A Step toward Cooking Thanksgiving Dinner

Reader Contribution by Jennifer Nemec

This year, for the first time in recent memory, I have been tasked with bringing something to Thanksgiving dinner. When I announced this in our staff meeting last week, everyone was quite impressed, until I told them I was making the two JELL-O/Cool Whip-related salads that we always have at a Nemec family holiday dinner.

One year we only had one of the two, and my little brother (not so little anymore) just couldn’t handle it. So, these two must be there. The names are what we call them, and I’ll have to check with Mom to find out from whence they came. (I’m pretty sure I remember the first time we had the apricot one, but the cherry seems to have always been a staple.)

The first we call “Apricot Salad,” which is a bit of a misnomer, because it’s not very “salad-y.” It’s made with only 3 ingredients: apricot JELL-O (1 package), apricot nectar (2 cups – I found this in the juice aisle at a local grocery store), and cream cheese (1 brick, 8 oz., softened).

The nectar takes the place of water in the directions on the JELL-O package. First heat one cup of the nectar and then dissolve the JELL-O in it.  Place the softened cream cheese in a medium-sized bowl, and then with a whisk (or an egg beater), slowly add the nectar mixture to the cream cheese. Then add the additional cup of nectar in a similar manner. (If you find it too sweet, you can switch out some of the nectar for water.)

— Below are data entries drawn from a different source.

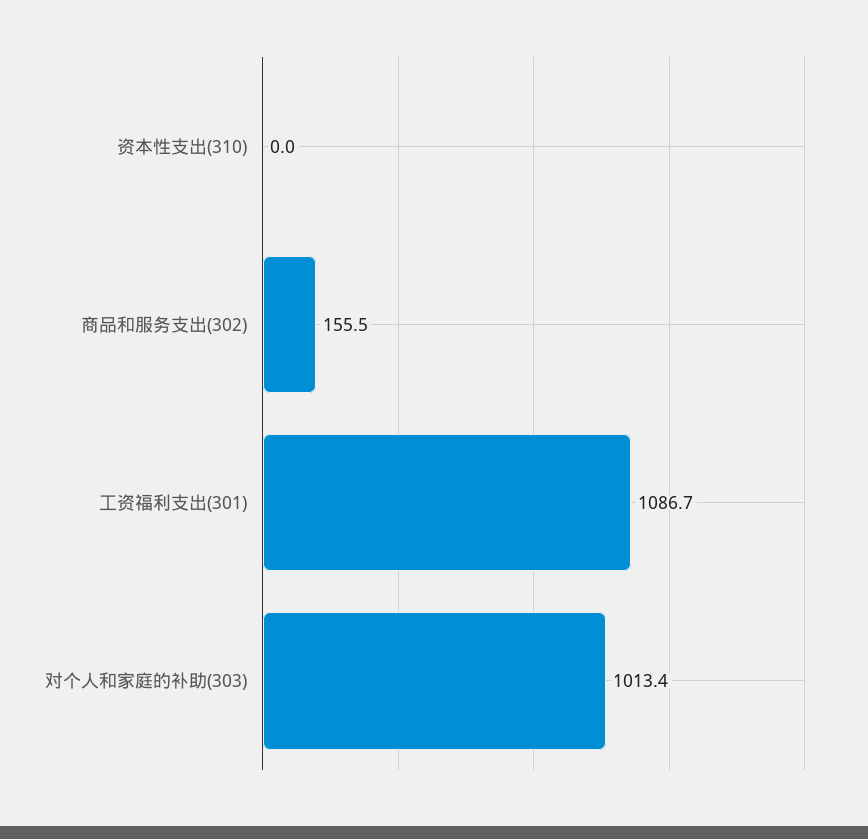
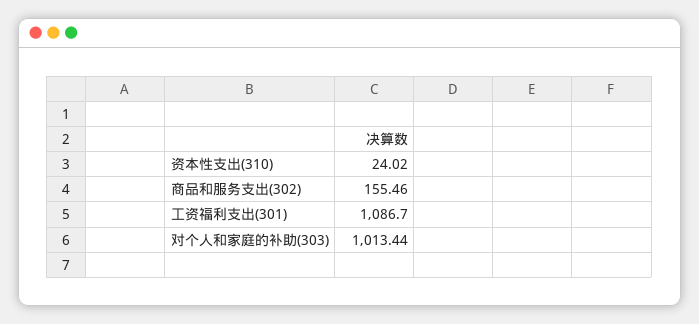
  {
-   "资本性支出(310)": 0,
+   "资本性支出(310)": 24.02,
    "商品和服务支出(302)": 155.46,
    "工资福利支出(301)": 1086.7,
    "对个人和家庭的补助(303)": 1013.44
  }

This salad turns out differently depending on how earnestly you wisk/stir the creamcheese into the JELL-O. If you’re a bit lackadaisical, you end up with slightly creamy JELL-O with a cottage-cheese-looking topping. If you are more serious about getting the lumps out, the whole thing turns into creamy goodness – though don’t go too far, or you’ll end up with foam on top. All of these versions taste great, and I’m pretty sure my brother prefers the cottage-cheese-y version.

The second salad (which my brother’s been making lately) is the “Pink Fluff.” This one is even easier, because you don’t have to heat anything up. In this one you have a can of cherry pie filling (my dad’s favorite), a can of crushed pineapple (don’t get the “in syrup” kind), a can of sweetened condensed milk, and a container of whipped topping. Drain the pineapple juice (into a glass — yum), then mix it, the cherry pie filling, and the condensed milk together in a rather big bowl. When those three are good and combined, slowly fold in the whipped topping. (This is where you can get in trouble with this one, when “folding” becomes “beating” you end up with a soupy mess.)

Most of my family eats these as “dessert” rather than with the meal, and a little goes a long way. When the pink fluff and turkey sandwiches are gone, it’s time to head home.

When I was in college, I had a nightmare that involved my boyfriend taking me home to his family Thanksgiving and his mother asking me to make the gravy as a test… I woke up screaming.

Since then, I’ve advanced (much more than I let on). I can make many wonderful meals in my wok, I love quinuoa, and I’m learning more every day. I likely won’t be involved in the turkey basting process this year (or maybe ever, one of my brothers has a restaurant management degree and is pretty territorial about the bird), but . . . I made the salads.